Top of THE INPUT

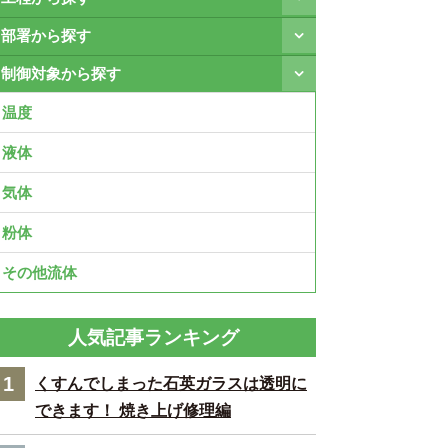
部署から探す
制御対象から探す
温度
液体
気体
粉体
その他流体
人気記事ランキング
1
くすんでしまった石英ガラスは透明に
できます！ 焼き上げ修理編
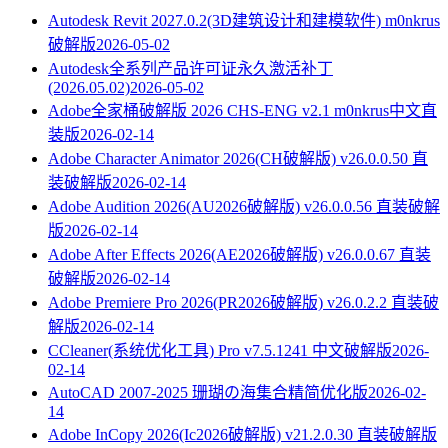
Autodesk Revit 2027.0.2(3D建筑设计和建模软件) m0nkrus
破解版
2026-05-02
Autodesk全系列产品许可证永久激活补丁
(2026.05.02)
2026-05-02
Adobe全家桶破解版 2026 CHS-ENG v2.1 m0nkrus中文直
装版
2026-02-14
Adobe Character Animator 2026(CH破解版) v26.0.0.50 直
装破解版
2026-02-14
Adobe Audition 2026(AU2026破解版) v26.0.0.56 直装破解
版
2026-02-14
Adobe After Effects 2026(AE2026破解版) v26.0.0.67 直装
破解版
2026-02-14
Adobe Premiere Pro 2026(PR2026破解版) v26.0.2.2 直装破
解版
2026-02-14
CCleaner(系统优化工具) Pro v7.5.1241 中文破解版
2026-
02-14
AutoCAD 2007-2025 珊瑚の海集合精简优化版
2026-02-
14
Adobe InCopy 2026(Ic2026破解版) v21.2.0.30 直装破解版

Bottom of THE INPUT

WHAT IS NEEDED. Repeat the data word for word. Images are not part of the copy.

RESULT.
部署から探す
制御対象から探す
温度
液体
気体
粉体
その他流体
人気記事ランキング
1
くすんでしまった石英ガラスは透明に
できます！ 焼き上げ修理編
Autodesk Revit 2027.0.2(3D建筑设计和建模软件) m0nkrus
破解版
2026-05-02
Autodesk全系列产品许可证永久激活补丁
(2026.05.02)
2026-05-02
Adobe全家桶破解版 2026 CHS-ENG v2.1 m0nkrus中文直
装版
2026-02-14
Adobe Character Animator 2026(CH破解版) v26.0.0.50 直
装破解版
2026-02-14
Adobe Audition 2026(AU2026破解版) v26.0.0.56 直装破解
版
2026-02-14
Adobe After Effects 2026(AE2026破解版) v26.0.0.67 直装
破解版
2026-02-14
Adobe Premiere Pro 2026(PR2026破解版) v26.0.2.2 直装破
解版
2026-02-14
CCleaner(系统优化工具) Pro v7.5.1241 中文破解版
2026-
02-14
AutoCAD 2007-2025 珊瑚の海集合精简优化版
2026-02-
14
Adobe InCopy 2026(Ic2026破解版) v21.2.0.30 直装破解版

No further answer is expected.